Monday, May. 26, 1941
The Second Ocean
A group of 21 big four-engine Boeing bombers--of the newest type urgently needed by Britain--flew last week to Hawaii. Their going was a clear indication of how vital the Government considers the problem of keeping mastery of the Pacific, where its main fleet is concentrated. But the U.S., with its one-ocean Navy, had to deal last week with a two-ocean problem.
In the Atlantic, the size and immediacy of that problem increased enormously. France's further surrender to Germany (see p. 27) raised grave defense questions: What about control of French Martinique and Guadeloupe in the Caribbean, French Saint Pierre and Miquelon off Canada, French Dakar at its strategic position on the Atlantic bulge of Africa? What, if anything, would the U.S. do? For practical military purposes, the limits of the answers were the limits of what the Navy could do.
Just what force the Navy had in the Atlantic, and where, were official secrets, and last week became more secret still. Only certainty was that the force was smaller than the problem of the Atlantic as a whole. Last June, when the Navy quit publishing whereabouts and dispositions of the U.S. Fleet, the Atlantic Squadron included: > The battleships Arkansas, Texas and New York, oldest in the Navy, whose 12-and 14-inch guns are outranged by the 8-inchers of modern cruisers. > Four cruisers (Wichita, Quincy, Tuscaloosa, Vincennes). > One hundred destroyers, including many which were later traded to Great Britain. > One aircraft carrier (the Ranger).

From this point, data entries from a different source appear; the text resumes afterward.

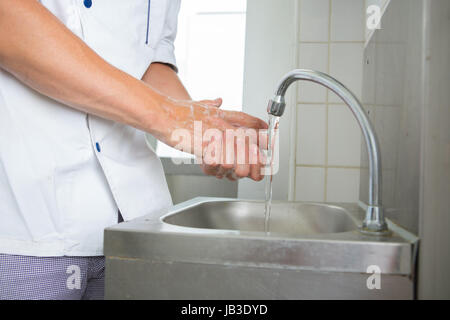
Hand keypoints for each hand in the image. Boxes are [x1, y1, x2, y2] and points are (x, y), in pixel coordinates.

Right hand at [153, 96, 267, 181]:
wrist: (162, 114)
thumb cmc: (177, 111)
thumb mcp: (198, 104)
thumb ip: (211, 104)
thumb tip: (219, 100)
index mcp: (222, 114)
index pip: (249, 121)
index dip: (262, 129)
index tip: (269, 136)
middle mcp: (222, 124)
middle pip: (249, 141)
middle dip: (257, 155)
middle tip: (259, 165)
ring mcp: (215, 136)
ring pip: (238, 154)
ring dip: (241, 165)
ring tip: (240, 172)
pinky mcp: (206, 147)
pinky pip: (222, 161)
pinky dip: (223, 168)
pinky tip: (222, 170)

The Squadron since then has been renamed the Atlantic Fleet, and its commander, storm-tough Ernest Joseph King, has been given the four-starred flag of a full admiral. Some and possibly most of the 24 new combat vessels which the Navy launched in 1940 were added to the Atlantic force, and some may have been withdrawn from the Pacific. Moreover, the Navy soon could bolster the Fleet's battle line by adding two new battleships (the recently commissioned North Carolina is almost ready for sea and the still newer Washington, commissioned last week, should be complete by July).
But at best it is still a Fleet by courtesy, strong enough to do extended patrol duty, or to stand off any likely raiding force which might approach the U.S. or the Caribbean. An aircraft carrier protected by two or three cruisers could, as a detached raiding force, stage a quick, in-&-out air demonstration as far away as Dakar. But the Ranger is generally rated too small (14,500 tons) and too slow (29.5 knots) for such work.
If ships lately dispersed on Caribbean and Atlantic patrol were concentrated, the Atlantic Fleet nevertheless should, if necessary, be able to take Martinique, Guadeloupe, French possessions off Canada. Sustaining a sea campaign across the Atlantic to or beyond the Azores would be another and more difficult matter. It would be ironical if the U.S., with a good one-ocean Fleet, had to take naval action in the second ocean, where its naval power was second-rate.